SB: I'm not an expert on the U.S. News rankings, so I can't say for sure. But it's certainly the case that the low-income students these highly exclusive colleges are enrolling are of an extremely high caliber. They are the cream of the crop -- so they don't hurt a school's rankings at all. Amherst College is a perfect example. The school has made great strides over the last decade in becoming one of the most socioeconomically diverse of the elite private colleges. At the same time, U.S. News continues to consistently rank Amherst as one of the top three liberal arts colleges in the country.
EW: Is there a private school that could serve as a model for others?
SB: In the report, I point to Amherst and Reed Colleges -- schools that have been led by presidents who were deeply committed to enrolling low-income students and charging them affordable prices. This has been particularly impressive at Reed, which has an endowment that is a fraction of Amherst’s. I think one thing this paper shows is that it is very possible for top colleges to be truly socio-economically diverse, but it takes real commitment from a school's leadership to achieve this.
EW: What about a public school?
SB: There are a significant number of public colleges that continue to enroll a substantial share of low-income students and charge them a manageable net price. I wasn’t quite sure how to determine which of these is doing the best job.
EW: What are some of the key differences you see in the way this trend is playing out in public vs. private institutions?

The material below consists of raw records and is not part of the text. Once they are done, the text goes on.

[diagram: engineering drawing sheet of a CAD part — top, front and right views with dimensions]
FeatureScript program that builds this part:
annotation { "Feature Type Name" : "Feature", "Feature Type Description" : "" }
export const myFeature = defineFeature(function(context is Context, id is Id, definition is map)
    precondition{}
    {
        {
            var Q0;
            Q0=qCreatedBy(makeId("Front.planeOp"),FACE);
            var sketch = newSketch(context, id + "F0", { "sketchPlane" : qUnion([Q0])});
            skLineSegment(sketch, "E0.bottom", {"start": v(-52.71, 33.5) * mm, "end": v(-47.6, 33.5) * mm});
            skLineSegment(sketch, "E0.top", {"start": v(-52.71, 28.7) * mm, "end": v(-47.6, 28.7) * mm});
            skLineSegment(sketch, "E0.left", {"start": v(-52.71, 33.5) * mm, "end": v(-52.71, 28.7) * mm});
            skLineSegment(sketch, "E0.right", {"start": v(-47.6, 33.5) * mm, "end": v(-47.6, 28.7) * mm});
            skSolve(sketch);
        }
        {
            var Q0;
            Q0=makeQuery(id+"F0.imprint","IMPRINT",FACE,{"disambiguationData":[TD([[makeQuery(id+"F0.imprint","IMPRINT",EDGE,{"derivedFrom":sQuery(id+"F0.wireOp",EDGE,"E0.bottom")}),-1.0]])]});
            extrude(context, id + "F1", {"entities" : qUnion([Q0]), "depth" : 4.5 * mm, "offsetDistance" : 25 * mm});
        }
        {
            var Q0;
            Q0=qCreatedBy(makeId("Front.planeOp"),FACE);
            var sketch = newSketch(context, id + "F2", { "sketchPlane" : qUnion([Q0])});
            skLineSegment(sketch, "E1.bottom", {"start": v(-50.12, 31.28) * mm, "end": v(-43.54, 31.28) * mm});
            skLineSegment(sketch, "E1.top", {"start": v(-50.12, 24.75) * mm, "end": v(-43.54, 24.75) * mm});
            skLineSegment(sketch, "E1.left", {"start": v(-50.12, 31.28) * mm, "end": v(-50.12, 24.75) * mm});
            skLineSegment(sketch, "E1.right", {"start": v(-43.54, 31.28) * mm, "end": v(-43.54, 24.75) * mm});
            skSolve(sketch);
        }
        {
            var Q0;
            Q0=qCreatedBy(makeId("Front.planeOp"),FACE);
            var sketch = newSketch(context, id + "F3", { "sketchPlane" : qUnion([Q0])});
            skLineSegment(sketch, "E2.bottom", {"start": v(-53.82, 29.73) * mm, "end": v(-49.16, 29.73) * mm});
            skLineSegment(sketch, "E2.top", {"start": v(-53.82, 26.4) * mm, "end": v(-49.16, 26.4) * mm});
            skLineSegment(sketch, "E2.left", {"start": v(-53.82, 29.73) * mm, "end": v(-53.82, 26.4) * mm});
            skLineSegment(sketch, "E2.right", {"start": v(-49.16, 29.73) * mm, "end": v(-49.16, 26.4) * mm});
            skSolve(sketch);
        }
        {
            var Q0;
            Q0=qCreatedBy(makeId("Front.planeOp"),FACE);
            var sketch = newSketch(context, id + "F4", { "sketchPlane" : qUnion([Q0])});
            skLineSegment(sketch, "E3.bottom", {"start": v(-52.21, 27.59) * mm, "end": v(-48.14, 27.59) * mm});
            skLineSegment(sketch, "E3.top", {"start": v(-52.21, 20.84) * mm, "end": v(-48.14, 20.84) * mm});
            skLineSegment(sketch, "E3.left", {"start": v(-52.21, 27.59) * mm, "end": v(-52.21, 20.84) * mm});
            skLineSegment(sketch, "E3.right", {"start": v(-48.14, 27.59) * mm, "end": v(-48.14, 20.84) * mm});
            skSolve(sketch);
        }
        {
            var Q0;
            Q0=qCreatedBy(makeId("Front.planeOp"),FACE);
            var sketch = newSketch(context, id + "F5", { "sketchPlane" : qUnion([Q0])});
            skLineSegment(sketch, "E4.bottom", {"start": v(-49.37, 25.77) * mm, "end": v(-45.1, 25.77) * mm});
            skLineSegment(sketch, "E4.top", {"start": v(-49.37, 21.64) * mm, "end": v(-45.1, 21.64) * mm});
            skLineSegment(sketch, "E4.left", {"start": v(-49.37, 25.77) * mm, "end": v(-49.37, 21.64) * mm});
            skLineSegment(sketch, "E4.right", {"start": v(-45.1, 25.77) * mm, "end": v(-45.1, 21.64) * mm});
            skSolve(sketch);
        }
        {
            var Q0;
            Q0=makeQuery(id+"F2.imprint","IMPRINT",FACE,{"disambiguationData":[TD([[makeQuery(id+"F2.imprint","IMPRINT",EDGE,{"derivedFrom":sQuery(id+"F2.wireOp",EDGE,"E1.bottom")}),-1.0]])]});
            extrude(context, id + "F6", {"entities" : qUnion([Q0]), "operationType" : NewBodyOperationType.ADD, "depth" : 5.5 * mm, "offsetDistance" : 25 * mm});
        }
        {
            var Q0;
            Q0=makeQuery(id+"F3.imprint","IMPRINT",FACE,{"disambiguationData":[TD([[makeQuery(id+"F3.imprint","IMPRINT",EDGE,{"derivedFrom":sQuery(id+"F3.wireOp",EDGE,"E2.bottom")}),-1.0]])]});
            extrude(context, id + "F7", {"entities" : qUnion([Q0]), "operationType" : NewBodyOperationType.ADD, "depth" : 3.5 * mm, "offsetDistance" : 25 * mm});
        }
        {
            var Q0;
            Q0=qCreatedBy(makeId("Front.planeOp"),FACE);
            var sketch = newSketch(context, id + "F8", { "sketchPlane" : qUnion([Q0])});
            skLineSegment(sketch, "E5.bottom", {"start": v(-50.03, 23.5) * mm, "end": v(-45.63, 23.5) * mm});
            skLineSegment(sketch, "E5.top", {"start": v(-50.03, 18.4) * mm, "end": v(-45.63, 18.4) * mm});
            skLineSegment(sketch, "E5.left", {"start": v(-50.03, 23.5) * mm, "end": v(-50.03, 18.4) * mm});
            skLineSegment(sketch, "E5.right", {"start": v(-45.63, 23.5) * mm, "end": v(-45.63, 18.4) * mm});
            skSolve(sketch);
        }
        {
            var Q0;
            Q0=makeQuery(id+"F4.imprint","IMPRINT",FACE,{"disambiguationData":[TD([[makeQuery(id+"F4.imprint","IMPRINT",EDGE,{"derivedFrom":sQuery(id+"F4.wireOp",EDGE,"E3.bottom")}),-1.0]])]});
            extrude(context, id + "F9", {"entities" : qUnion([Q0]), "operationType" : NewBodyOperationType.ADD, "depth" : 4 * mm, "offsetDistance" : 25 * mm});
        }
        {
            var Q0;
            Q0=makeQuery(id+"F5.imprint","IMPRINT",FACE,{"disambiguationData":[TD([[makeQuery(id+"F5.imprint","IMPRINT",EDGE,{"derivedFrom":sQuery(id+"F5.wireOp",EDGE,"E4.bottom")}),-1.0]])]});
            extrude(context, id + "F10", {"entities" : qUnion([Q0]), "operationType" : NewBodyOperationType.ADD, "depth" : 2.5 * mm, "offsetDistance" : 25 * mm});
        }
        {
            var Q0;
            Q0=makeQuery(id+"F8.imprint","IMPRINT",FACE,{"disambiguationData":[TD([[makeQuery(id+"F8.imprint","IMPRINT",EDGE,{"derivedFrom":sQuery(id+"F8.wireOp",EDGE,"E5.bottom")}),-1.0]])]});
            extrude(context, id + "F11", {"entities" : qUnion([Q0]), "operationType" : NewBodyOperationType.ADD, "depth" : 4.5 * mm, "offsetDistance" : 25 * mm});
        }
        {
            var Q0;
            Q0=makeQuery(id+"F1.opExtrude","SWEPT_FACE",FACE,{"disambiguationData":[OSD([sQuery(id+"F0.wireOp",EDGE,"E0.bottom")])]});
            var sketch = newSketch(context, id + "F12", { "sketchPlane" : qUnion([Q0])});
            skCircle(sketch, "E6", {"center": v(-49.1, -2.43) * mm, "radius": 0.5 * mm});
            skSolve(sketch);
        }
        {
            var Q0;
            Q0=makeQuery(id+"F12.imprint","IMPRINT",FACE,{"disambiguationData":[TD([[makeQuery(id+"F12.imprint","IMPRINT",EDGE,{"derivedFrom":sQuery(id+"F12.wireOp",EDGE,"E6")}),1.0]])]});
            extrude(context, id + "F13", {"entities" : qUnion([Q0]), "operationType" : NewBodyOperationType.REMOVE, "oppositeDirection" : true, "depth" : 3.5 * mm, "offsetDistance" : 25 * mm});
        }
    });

SB: Low-income students are generally doing much better at public colleges than at private ones. However, as public institutions deal with decreasing state funding and growing competition, particularly for out-of-state students, they are increasingly adopting the enrollment practices of their private college counterparts -- using their institutional aid strategically to attract the best students and the wealthiest. This is alarming because it could truly shut down what has long been a pathway to the middle class for students from low-income and working-class families.
EW: If readers only remember three statistics from the paper – which ones should they take away?
SB: 1. Nearly two-thirds of the private colleges analyzed in the paper charged students from the lowest-income families, those making $30,000 or less annually, an average net price of over $15,000 a year.
2. Only 53 private colleges, or 11 percent of those examined, charged the lowest-income students an average net price under $10,000.
3. 164 public colleges, or 34 percent of those analyzed, charged the most financially needy students an average net price over $10,000, with a quarter of them coming from just two states: Ohio and Pennsylvania.
EW: What are the best next steps for policymakers?
SB: Policymakers need to acknowledge this doesn’t seem to be a problem that colleges can solve on their own.
New America's Education Policy Program has recommended that the government take a carrot-and-stick approach. The carrot is to help schools that don't have the resources to keep down the net prices of the low-income students they serve. The plan would offer Pell bonuses to financially-strapped public and private four-year colleges that serve a substantial share of Pell Grant recipients and graduate at least half of their students school-wide. The goal would be to help these schools boost their institutional aid budgets and bring down the net prices they charge the neediest students.
The stick is for wealthier colleges that have chosen to divert their aid to try to buy the best students so they can climb the U.S. News rankings. These schools would be required to match at least a share of the Pell dollars they receive.
Together, the Pell matching and Pell bonus proposals are aimed at ensuring that colleges live up to their commitments to serve as engines of opportunity, rather than as perpetuators of inequality.